The dispenser in the women's rest room required a dime. Noticing a large case of the dispenser supplies, I asked who collected the dimes. The records showed many years of paying for supplies, but no dimes, and nobody had ever collected any. So with some excitement we got the key to the mother load of dimes. There were three in there. The mystery was never solved.

Accounting independence

 

I asked the CFO why the company was buying back its common stock. "Because I think it is worth more than the market price" was the response.

Ah John, we hardly knew ye

 

The Monday officers' meeting always opened with a detail enumeration of the week's death claims, and a discussion of the departed individual if anyone knew him. When there were no more deaths, the meeting adjourned.

Glad to help

 

After a short survey at a new company, the CEO called in the CIO to discuss some suggested program changes. When he hesitated over one in particular, I suggested that he could have it in test in 4 or 5 days. Glancing at the CEO he growled "Just what we need, another program estimator."

Telephone ups and downs

 

One particular extension was generating a lot of long distance charges, but had no user name associated with it. It was finally traced to the emergency phone in the garage elevator.

Easy credit

 

I requested a company credit card and the controller gave me one that he had received some time back, even though he had not ordered it. After several months I noticed it didn't seem to matter when I overlooked listing charges to the card on my expense account. I was told that the credit card bills would be matched against my account, but so far no bills had been received. Several months later, same answer. When the controller called he found the bills were going to an agency and were paid current. The agency principals had obtained cards with the company name. Since only the two of them had cards, they didn't bother to check on which made a charge.

Usurped authority

 

Someone dropped a cigarette on the upholstered bench in the elevator hall just outside the executive wing. The flames damaged the nondescript wallpaper. The president had the hallway redone with somewhat different nondescript wallpaper when the chairman happened to be out of town.
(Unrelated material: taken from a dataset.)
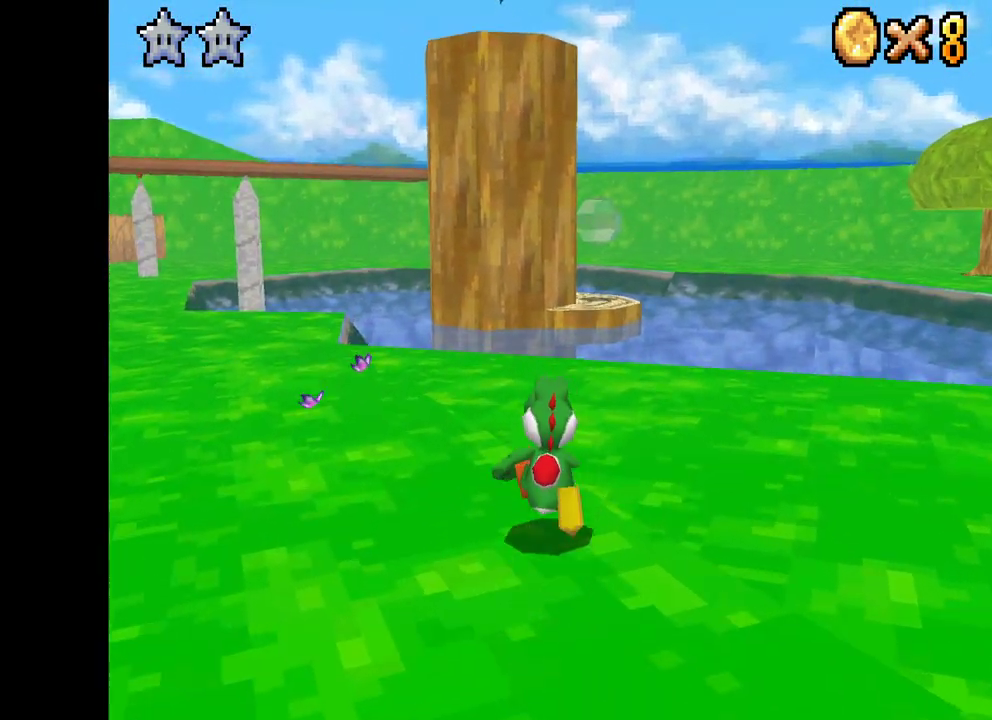
{"buttons": ["X", "DPAD_UP", "DPAD_LEFT"], "left_stick": "center", "right_stick": "center", "events": [[17, "DPAD_LEFT", "up"], [317, "DPAD_LEFT", "down"]]}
Upon his return, the chairman had the hallway redone again with somewhat different nondescript wallpaper.

Not my department

 

The chairman (a different one) noticed that people were arriving after the official starting time and ordered the personnel manager to stand in the hall and take names. That got everyone making sure they got to work on time, except the star actuary who was in the habit of coming in up to an hour or so late but then working until 7 or 8 at night. After 3 warnings the chairman ordered the head actuary to fire him. Hoping it would blow over, as these things usually did, the head actuary did nothing. When the chairman found out his order had been ignored, he fired the head actuary. The head actuary kept coming to work anyway and so it must have blown over, but the rest of us took no chances.

Not my department

 

The company had no intranet. It was long past the time this essential employee tool was easy to establish, and the company had servers, a LAN, and a department dedicated to PC support and programming. But there turned out to be a perfectly logical explanation. The web person was on the marketing budget, not the programming budget.